A paper published in the Journal of Applied Physics describes a crossbar latch technology, in which molecules three-billionths of a meter thick could store data. The crossbar latch is a switch consisting of molecules, arranged in a single layer, which can change between two states - representing ones and zeros. HP patented the design in 2003.
Transistors are susceptible to quantum mechanics as the circuitry for computers shrinks. As more circuitry needs to be packed onto smaller devices, a massive technology advance is needed.
HP’s transistor-less technology consists of several titanium or platinum wires joined together by modules of a fatty acid.

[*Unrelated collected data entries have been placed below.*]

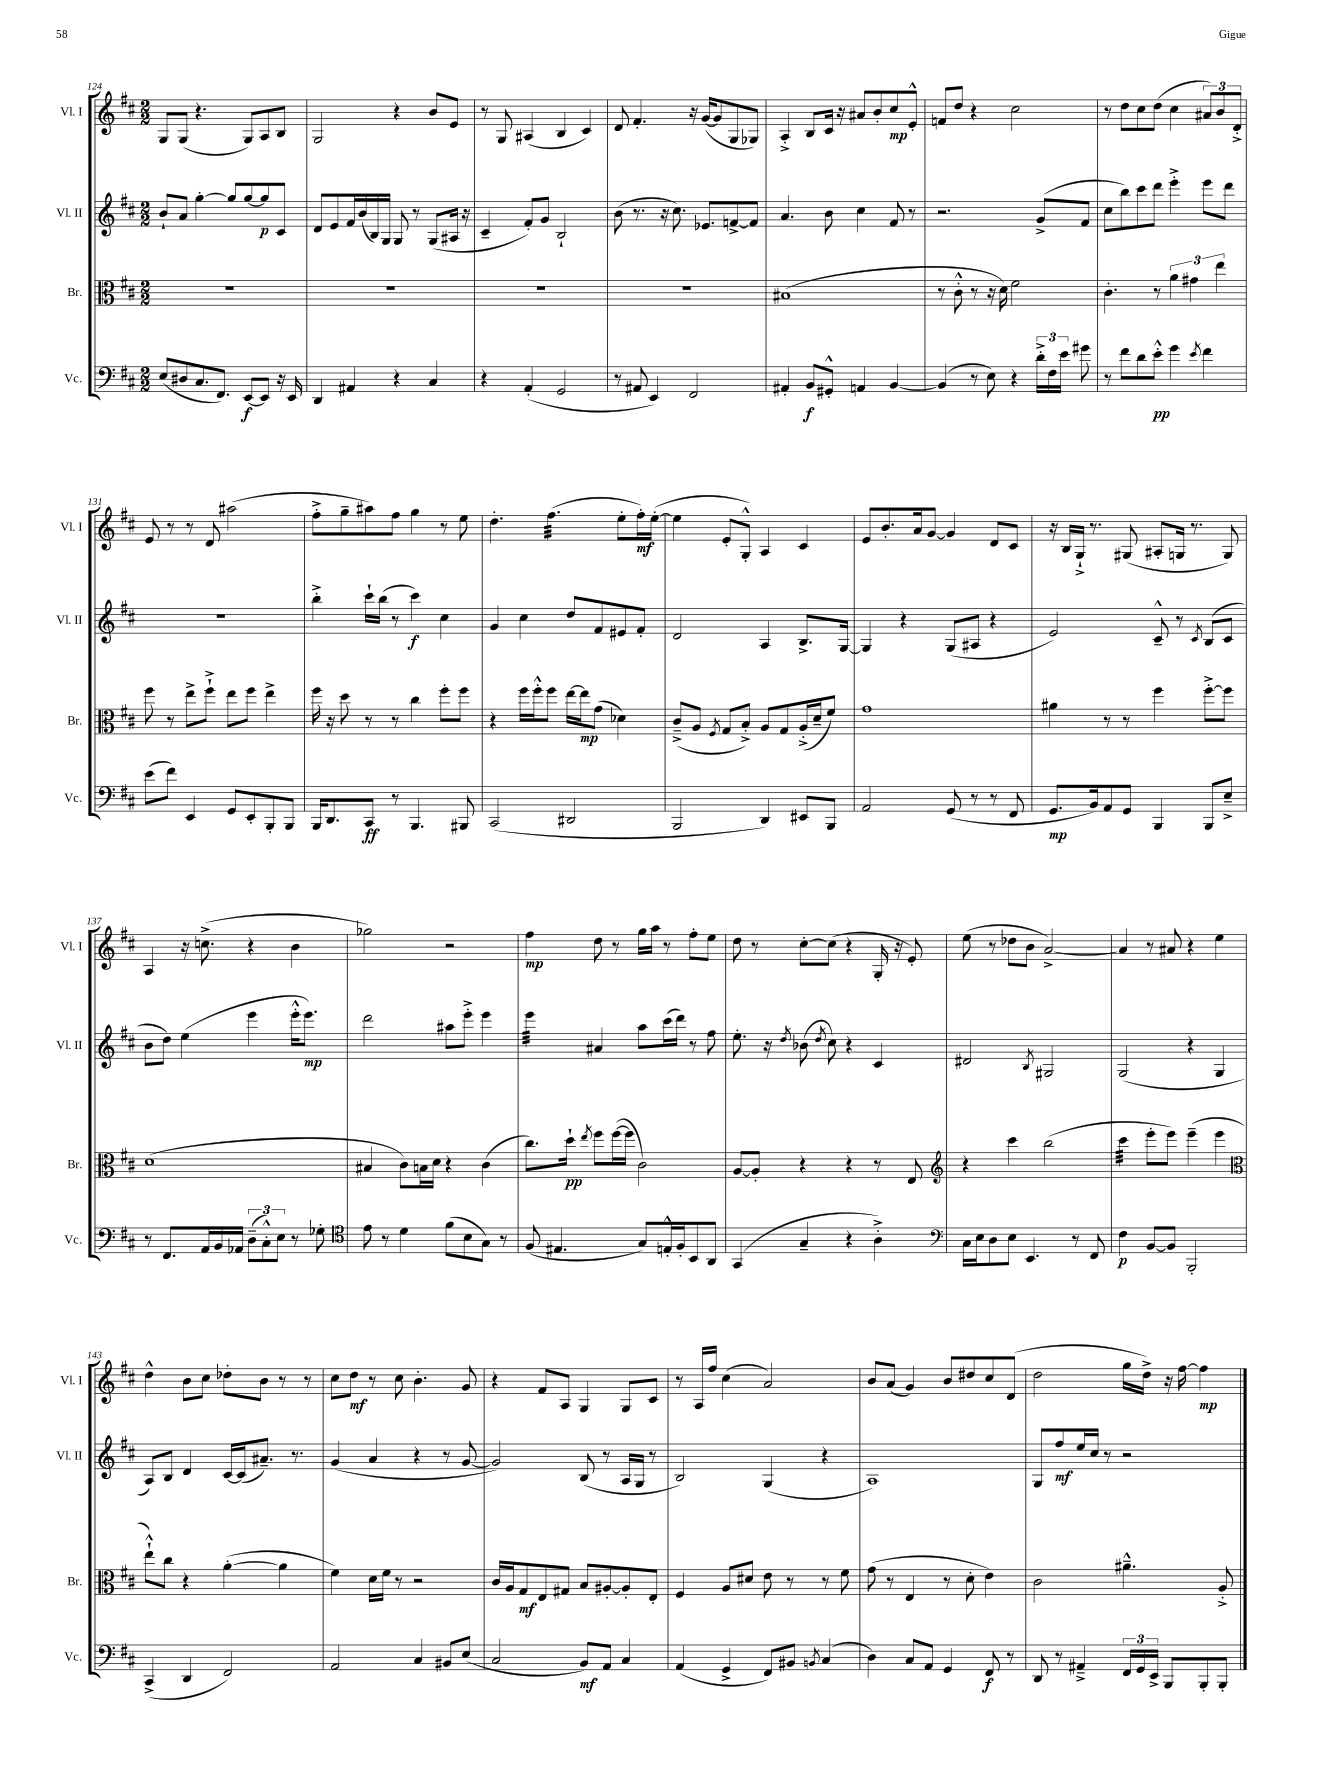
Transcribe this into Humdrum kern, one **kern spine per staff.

**kern	**kern	**kern	**kern
*staff4	*staff3	*staff2	*staff1
*clefF4	*clefC3	*clefG2	*clefG2
*k[f#c#]	*k[f#c#]	*k[f#c#]	*k[f#c#]
*M2/2	*M2/2	*M2/2	*M2/2
(8E/L	1r	8b`/L	8G/L
8D#/	.	8a/J	(8G/J
8.C#/	.	[4gg'\	4.r
8.FF#/J)	.	.	.
.	.	8gg/]L	.
[8EE/L	.	[8gg/	8G/L)
8EE/]J	.	8gg/]	8A/
16r	.	8c#/J	8B/J
16EE/	.	.	.
=	=	=	=
4DD/	1r	8d/L	2G/
.	.	8e/	.
4AA#/	.	16f#/L	.
.	.	(16b/	.
.	.	16B/)	.
.	.	16G/JJ	.
4r	.	8G/	4r
.	.	8r	.
4C#/	.	(8G/L	8b/L
.	.	16A#/Jk	8e/J
.	.	16r	.
=	=	=	=
4r	1r	4c#~/	8r
.	.	.	8G/
(4AA'/	.	8f#'/L)	(4A#/
.	.	8g/J	.
2GG/	.	2B`/	4B/
.	.	.	4c#/)
=	=	=	=
8r	1r	(8b\	8d/
8AA#/	.	8.r	4.f#'/
4EE/)	.	.	.
.	.	16r	.
.	.	8.cc#\)	.
2FF#/	.	.	16r
.	.	8.e-/L	([16g/LK
.	.	.	8g/]
.	.	[8f^/	8G/
.	.	8f/]J	8G-/J)
=	=	=	=
4AA#'/	(1B#	4.a/	4A'^/
8BB/L	.	.	8B/L
8GG#'^^/J	.	8b\	16c#/Jk
.	.	.	16r
4AA/	.	4cc#\	8a#/L
.	.	.	8b'/
[4BB/	.	8f#/	8cc#/
.	.	8r	8e'^^/J
=	=	=	=
(4BB/]	8r	2.r	8f/L
.	8c#'^^\	.	8dd/J
8r	8r	.	4r
8E\)	16r	.	.
.	16d\)	.	.
4r	2f#\	.	2cc#\
24d'^\LL	.	(8g^/L	.
24F#\	.	.	.
24e\JJ	.	.	.
8g#\	.	8f#/J	.
=	=	=	=
8r	4.c#'\	8cc#\L	8r
8f#\L	.	8bb\)	8dd\L
8d\	.	8ccc#\	8cc#\
8e'^^\J	8r	8ddd\J	(8dd\J
4g\	6a\	4eee'^\	4cc#\
.	6g#\	.	.
8qe/	.	.	.
4f#\	.	8eee\L	12a#/L)
.	6ee\	.	12b/
.	.	8ddd\J	.
.	.	.	12d'^/J
=	=	=	=
(8e\L	8ff#\	1r	8e/
8f#\J)	8r	.	8r
4EE/	8ee^\L	.	8r
.	8ff#`^\J	.	8d/
8GG/L	8ee\L	.	(2aa#\
8EE'/	8ff#\J	.	.
8BBB'/	4ee^\	.	.
8BBB/J	.	.	.
=	=	=	=
16BBB/LK	16ff#\	4bb'^\	8ff#'^\L
8.DD/	16r	.	.
.	8dd\	.	8gg~\
8CC#/J	8r	16ccc#`\LL	8aa#\)
.	.	(16bb\JJ	.
8r	8r	8r	8ff#\J
4.BBB/	4cc#\	4ccc#\)	4gg\
.	8ff#'\L	4cc#\	8r
8BBB#/	8ff#\J	.	8ee\
=	=	=	=
(2CC#/	4r	4g/	4.dd'\
.	16ff#\LL	4cc#\	.
.	16ff#'^^\J	.	.
.	8ff#\J	.	(4.ff#\
2DD#/	[16ee\LL	8dd/L	.
.	16ee\]J	.	.
.	(8g\J	8f#/	.
.	4d-\)	8e#/	8ee'\L
.	.	8f#'/J	16ff#'\L)
.	.	.	([16ee'\JJ
=	=	=	=
2BBB/	(8c#~^/L	2d/	4ee\]
.	8A/J	.	.
.	8qF#/	.	.
.	8G/L	.	8e'/L
.	8B'^/J)	.	8G'^^/J)
4DD/)	8A/L	4A/	4A/
.	8G/	.	.
8EE#/L	(16A'^/L	8.B^/L	4c#/
.	16d~/J	.	.
8BBB/J	8f#/J)	.	.
.	.	[16G/Jk	.
=	=	=	=
2AA/	1g	4G/]	8e/L
.	.	.	8.b'/
.	.	4r	.
.	.	.	16a/k
.	.	.	[8g/J
(8GG/	.	(8G/L	4g/]
8r	.	8A#/J	.
8r	.	4r	8d/L
8FF#/	.	.	8c#/J
=	=	=	=
8.GG/L	4a#\	2e/)	16r
.	.	.	16B/LL
.	.	.	16G`^/JJ
16BB/k)	.	.	8.r
8AA/	8r	.	.
8GG/J	8r	.	(8G#/
4BBB/	4ff#\	8c#~^^/	8A#'/L
.	.	8r	16G/Jk
.	.	.	8.r
.	.	8qc#/	.
8BBB/L	[8ff#'^\L	(8B/L	.
8E~^/J	8ff#\]J	8c#/J	8G/)
=	=	=	=
8r	(1d	8b\L	4A/
8.FF#/L	.	8dd\J)	.
.	.	(4ee\	16r
16AA/L	.	.	(8.cc^\
16BB/	.	.	.
16AA-/JJ	.	.	.
(12D~\L	.	4eee\	4r
12C#'^^\)	.	.	.
12E\J	.	.	.
8r	.	16eee'^^\LK	4b\
.	.	8.eee\J)	.
8G-'\	.	.	.
=	=	=	=
*clefC4	*	*	*
8e\	4B#/	2ddd\	2gg-\)
8r	.	.	.
4d\	8c#\L)	.	.
.	16B\L	.	.
.	16d\JJ	.	.
(8f#\L	4r	8aa#\L	2r
8B\	.	8eee'^\J	.
8G\J)	(4c#\	4eee\	.
8r	.	.	.
=	=	=	=
(8F#/	8.cc#\L)	4eee\	4ff#\
4.E#/	.	.	.
.	16dd`\Jk	.	.
.	8qee/	.	.
.	8ff#\L	4a#/	8dd\
.	([16ff#\L	.	8r
.	16ff#\]JJ	.	.
8G/L)	2c#\)	8aa\L	16gg\LL
.	.	.	16aa\JJ
16E'^^/L	.	(16ccc#\L	8r
16F#'/J	.	16ddd\JJ)	.
8BB/	.	8r	8ff#'\L
8AA/J	.	8ff#\	8ee\J
=	=	=	=
(4GG/	[8A/L	8.ee'\	8dd\
.	8A'/]J	.	8r
.	.	16r	.
.	.	8qdd/	.
4G~/	4r	(8b-\	[8cc#'\L
.	.	8qdd/	.
.	.	8cc#\)	(8cc#\]J
4r	4r	4r	4r
4A'^\)	8r	4c#/	16G'/
.	.	.	16r
.	8E/	.	8e'/)
=	=	=	=
*clefF4	*clefG2	*	*
16C#\LL	4r	2d#/	(8ee\
16E\J	.	.	.
8D\	.	.	8r
8E\J	4ccc#\	.	8dd-\L
4.EE/	.	.	8b\J
.	.	8qB/	.
.	(2bb\	2G#/	[2a^/)
8r	.	.	.
8FF#/	.	.	.
=	=	=	=
4F#\	4ccc#\	(2G/	4a/]
[8BB/L	8eee'\L	.	8r
8BB/]J	8eee\J)	.	8a#/
2BBB'/	(4eee~\	4r	4r
.	4eee\	4G/	4ee\
=	=	=	=
*	*clefC3	*	*
(4CC#^/	8ee`^^\L)	8A/L)	4dd^^\
.	8cc#\J	8B/J	.
4DD/	4r	4d/	8b\L
.	.	.	8cc#\J
2FF#/)	([4a'\	[16c#/LL	8dd-'\L
.	.	(16c#/]J	.
.	.	8.a#~/J)	8b\J
.	4a\]	.	8r
.	.	8.r	.
.	.	.	8r
=	=	=	=
2AA/	4f#\)	(4g/	8cc#\L
.	.	.	8dd\J
.	16d\LL	4a/	8r
.	16f#\JJ	.	.
.	8r	.	8cc#\
4C#/	2r	4r	4.b'\
8BB#/L	.	8r	.
(8E/J	.	[8g/	8g/
=	=	=	=
2C#/	16c#/LL	2g/])	4r
.	16A/J	.	.
.	8G/	.	.
.	8E/	.	8f#/L
.	8G#/J	.	8A/J
8BB/L)	8B/L	(8B/	4G/
8AA/J	[8A#'/	8r	.
4C#/	8A#'/]	16A/LL	8G/L
.	.	16G/JJ	.
.	8E'/J	8r	8c#/J
=	=	=	=
(4AA/	4F#/	2B/)	8r
.	.	.	16A/LL
.	.	.	16ff#/JJ
4GG^/	8A/L	.	(4cc#\
.	8d#/J	.	.
8FF#/L)	8e\	(4G/	2a/)
8BB#/J	8r	.	.
8qBB/	.	.	.
(4C#/	8r	4r	.
.	8f#\	.	.
=	=	=	=
4D\)	(8g\	1A)	8b/L
.	8r	.	(8a/J
8C#/L	4E/	.	4g/)
8AA/J	.	.	.
4GG/	8r	.	8b/L
.	8d'\	.	8dd#/
8FF#/	4e\)	.	8cc#/
8r	.	.	(8d/J
=	=	=	=
8DD/	2c#\	8G/L	2dd\
8r	.	8ff#/	.
4AA#~^/	.	16ee/L	.
.	.	16cc#/JJ	.
.	.	8r	.
24FF#/LL	4.a#~^^\	2r	16gg\LL
24GG/	.	.	.
.	.	.	16dd^\JJ)
24EE^/JJ	.	.	.
8BBB/L	.	.	16r
.	.	.	[16ff#\
8BBB'/	.	.	4ff#\]
8BBB'/J	8A'^/	.	.
==	==	==	==
*-	*-	*-	*-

A variety of organizations are looking at nanotechnology, the science of building technologies on a microscopic level. Among them are IBM, Intel, Microsoft, Yale University and Mitre.
One of the paper’s authors, Phil Kuekes, says that someday this crossbar latch will replace transistors just as transistors replaced the much heftier vacuum tubes in earlier computers. This technology could lead to computers that are much more powerful.
While still seven years away, HP is working on an economical method to manufacture the switches.
To give some perspective to the magnitude of this technology, the crossbar latch would be only 2 to 3 nanometers in size. A hair could contain thousands of them across its diameter. The smallest component on chips today measures 90 nanometers, 30 to 45 times as large.